For those interested in gathering science-based data (we set you up with cool equipment), we offer the 'citizen science` Coast Watcher opportunity. This is for people who can collect and record measurements (like precipitation, wind speeds, air and water temperature) at regular intervals throughout the data collection season.

For those interested in the program, but not interested in taking measurements, we offer 'Coast Watcher-lite' - data collection with fewer calories! Here, volunteers simply record observations on the condition of the shore.

All of our Coast Watchers are trained, and provided protocols for collecting  good data. Each year, the data collected from the volunteer Coast Watchers is assembled, analysed, and recorded in our annual Coast Watchers report.

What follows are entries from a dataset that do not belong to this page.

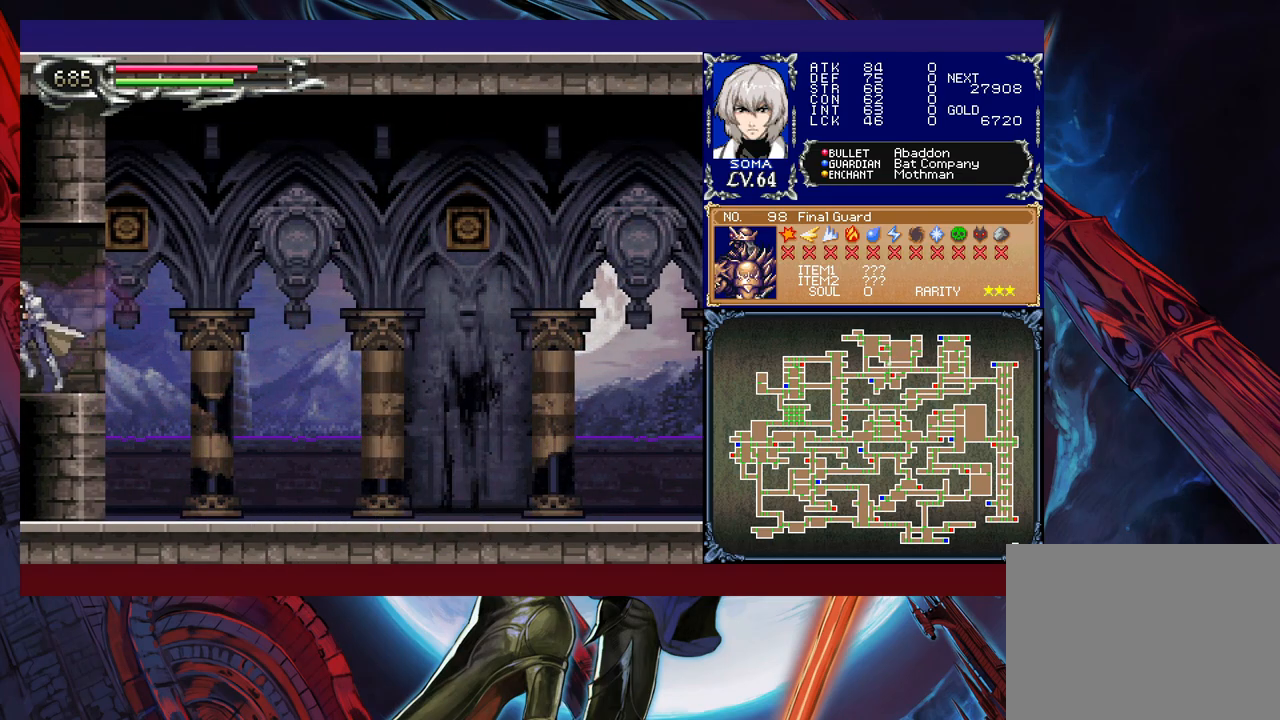
{"buttons": [], "left_stick": "right", "events": [[67, "left_stick", "center"], [117, "left_stick", "right"]]}
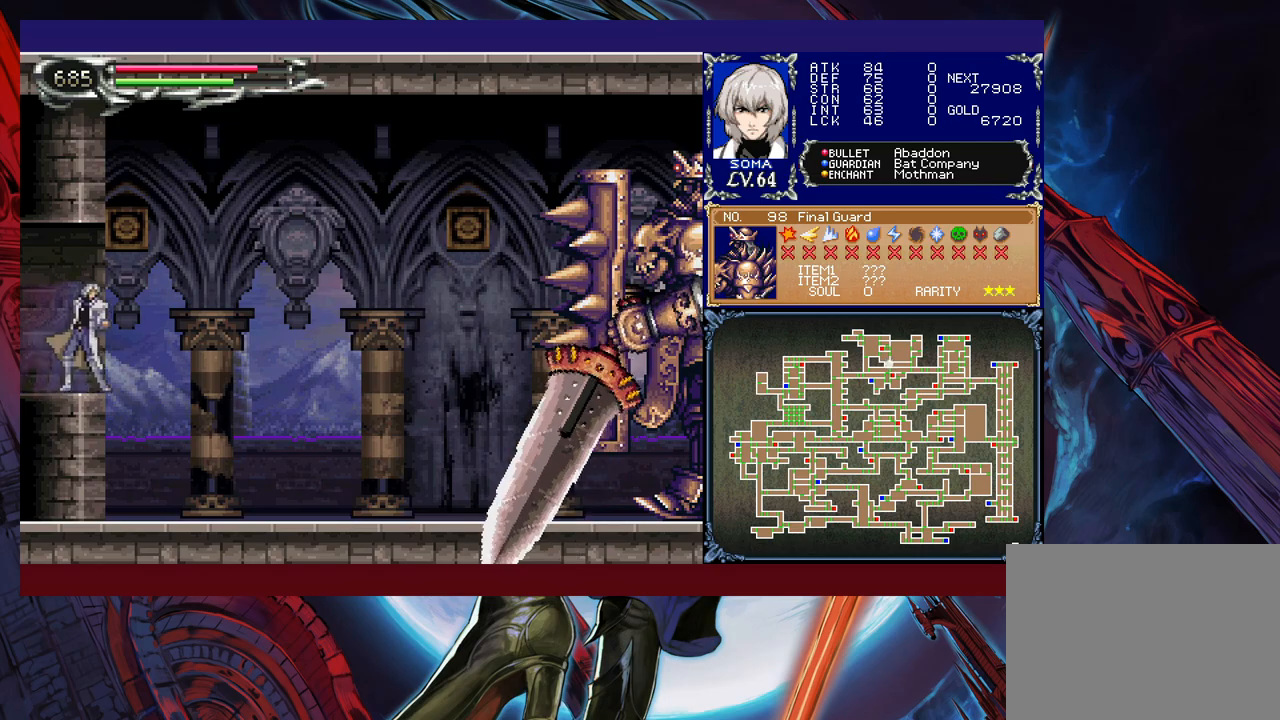
{"buttons": [], "left_stick": "right", "events": [[67, "B", "down"], [117, "B", "up"]]}
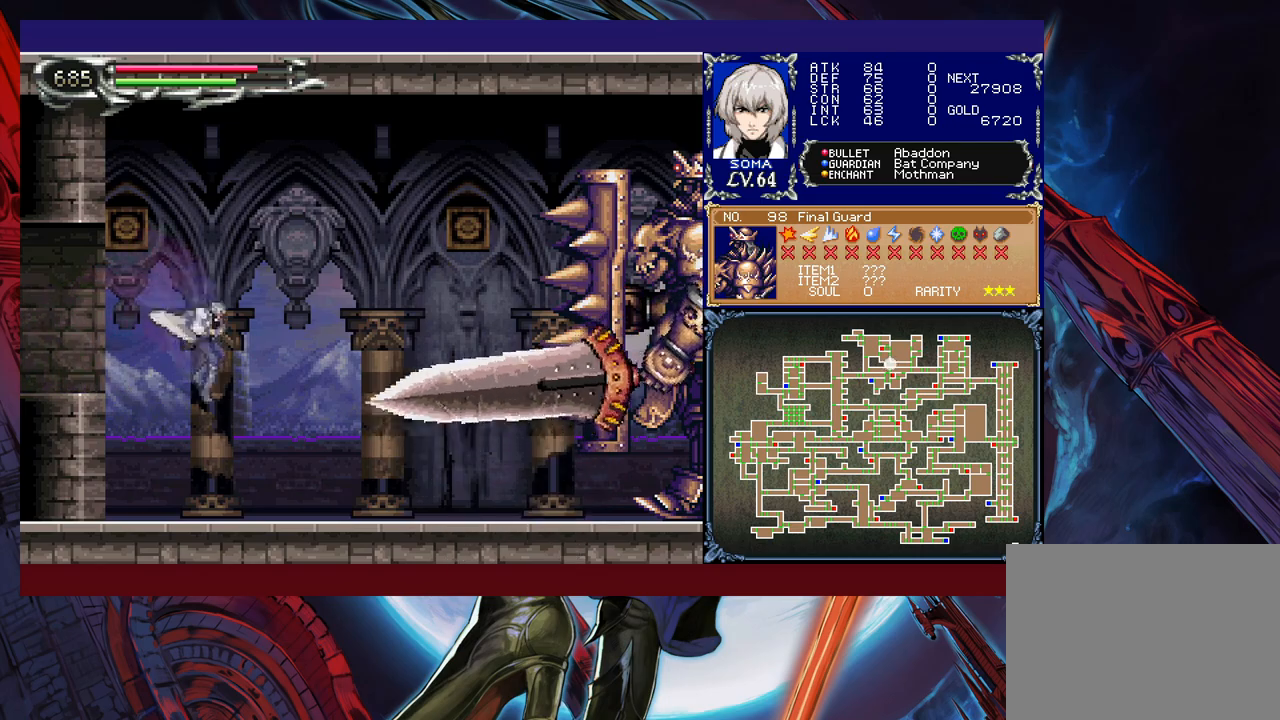
{"buttons": [], "left_stick": "right", "events": [[350, "B", "down"], [500, "B", "up"]]}
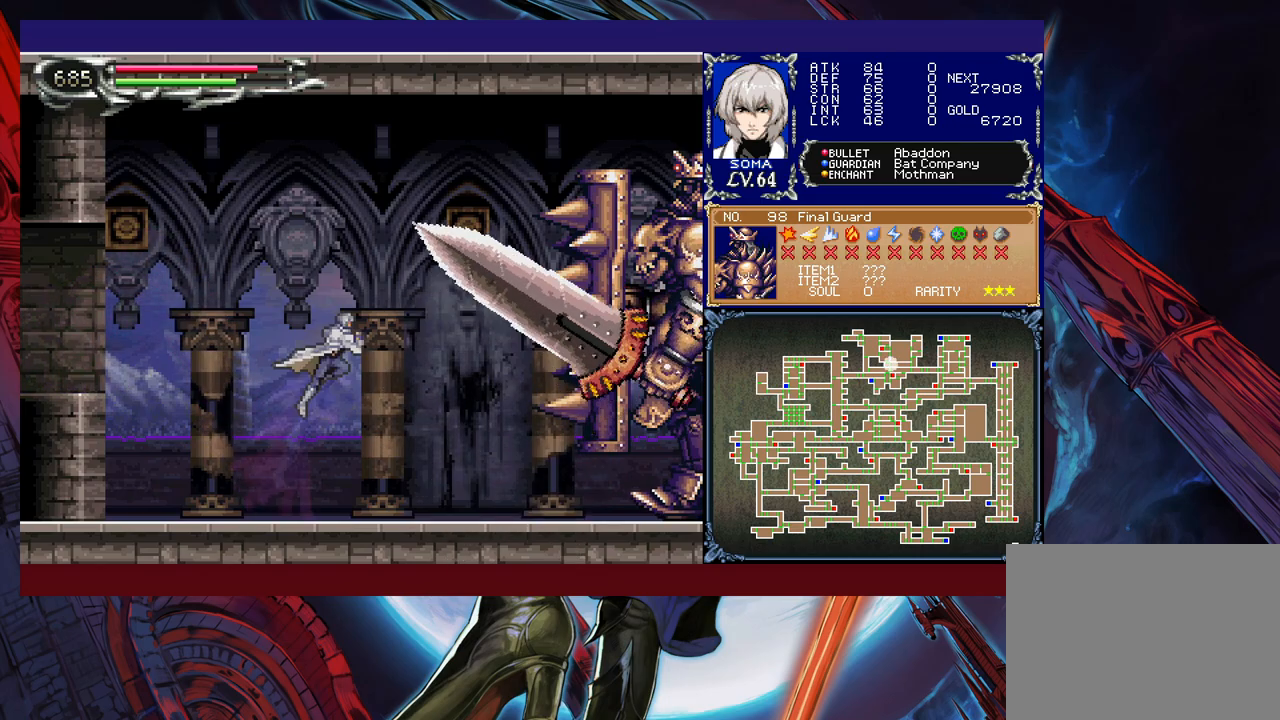
{"buttons": [], "left_stick": "right", "events": [[17, "left_stick", "up-right"], [167, "A", "down"], [267, "A", "up"], [267, "left_stick", "right"]]}
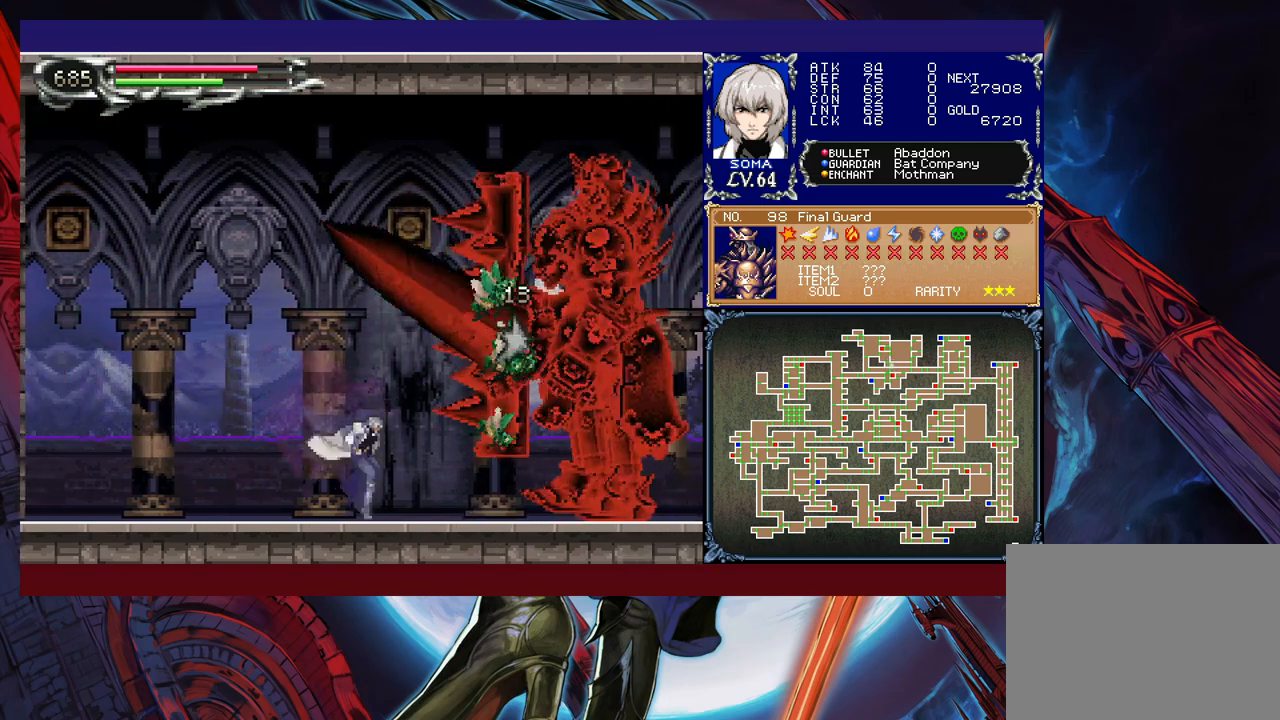
{"buttons": ["A"], "left_stick": "right", "events": [[17, "A", "down"], [17, "left_stick", "center"], [117, "A", "up"], [117, "left_stick", "down"], [217, "Y", "down"], [217, "left_stick", "center"], [300, "Y", "up"], [317, "left_stick", "down"], [417, "left_stick", "right"], [500, "A", "down"]]}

You can learn more about Coast Watchers by clicking here.

Interested in becoming a Coast Watcher? Call us at (226) 421-3029 or email


Water Quality Tip #245: Have your septic system professionally inspected and maintained to ensure good working condition and to prolong the life of the system. That tip probably just saved you hundreds, maybe thousands, of dollars in repair or replacement costs. Take some of those savings and donate to the Coastal Centre. When you think of the Coastal Centre, think 'valuable advice.'

 You can donate online through CanadaHelps, or send a donation cheque by mail. For more information on donating to the Centre, visit our donate page.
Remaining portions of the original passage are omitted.